So you were recently engaged to your significant other – congratulations! You are now on a joint path in life and happiness is shared. This comes with a host of difficult decisions and a lot of uncertainty, especially when finances are considered. Hopefully you’ve talked about your financial situation before, it’s going to make a tremendous difference in your lives.
In this week’s video and post we’re going to go through some of the ways that married couples handle their finances before/after they tie the knot.
If you ask your parents or someone of the prior generation, they’ll likely tell you that your finances should all be joint and your property becomes your partner’s and vice versa. There is merit to this option, but it may not be right for everyone.
I’m going to discuss three separate methods of handling marital financing.

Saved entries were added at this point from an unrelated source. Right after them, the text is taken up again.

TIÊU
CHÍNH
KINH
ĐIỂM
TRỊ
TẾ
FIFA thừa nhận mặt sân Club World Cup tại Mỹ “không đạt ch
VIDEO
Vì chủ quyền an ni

- Finances are completely combined
- This means, no matter if both spouses work or only one does, all that income goes into one shared joint checking account. All of your bills, savings, and investing comes from this account.
- Combined financing often is achieved later in the marriage. For many newly married couples, this is often a very difficult thing to do immediately. It feels like you’re sacrificing a lot of your financial freedom, as you now have another person to think about when you spend your hard earned money.
- Finances are completely separate
- Meaning you behave most likely how you handled your financial situation during your early dating lives with each other. Separate accounts for everything – nothing jointly held.
- Now, this doesn’t mean that your financial lives are completely separate. One spouse may assist the other financially at any time. Sometimes, this ends up being proportionate to income. If one spouse significantly outearns the other, maybe the contribution for that rent payment or mortgage is split 70/30 or something along those lines.
- There’s no right way to do this method. You’ll need to communicate and allocate wisely for shared goals. You’re a team after all!
- Hybrid method
- This method is the one that I’m seeing more and more often with newly married couples. It begins with opening a joint checking account and perhaps a joint credit card. Both spouses still maintain separate checking and savings accounts.
- Each spouse contributes a certain allocation of their income to that joint account to pay shared bills. You’ll use the joint credit card for joint expenses and then pay off the balance using the joint checking account.
- The hybrid method allows for a bit of a time buffer between truly combined finances and entirely separate. Overtime, most married couples share their assets.
- The great part about this hybrid method is that after you’ve allocated to the shared account, you still maintain some degree of financial freedom to spend your remaining surplus on things you might want, but your shared needs are being met.
- Joint savings accounts are great to save for shared goals, as well.
There are a ton of financial decisions you will be faced with as a couple going forward. As you begin this journey together, you’ll need to find a strategy that works for you. Give each of these methods some consideration and determine what’s going to work best. Communication is your first priority, make sure you’re on the same page, and be open about your goals. It will save you time, money, and emotional stress in the long run.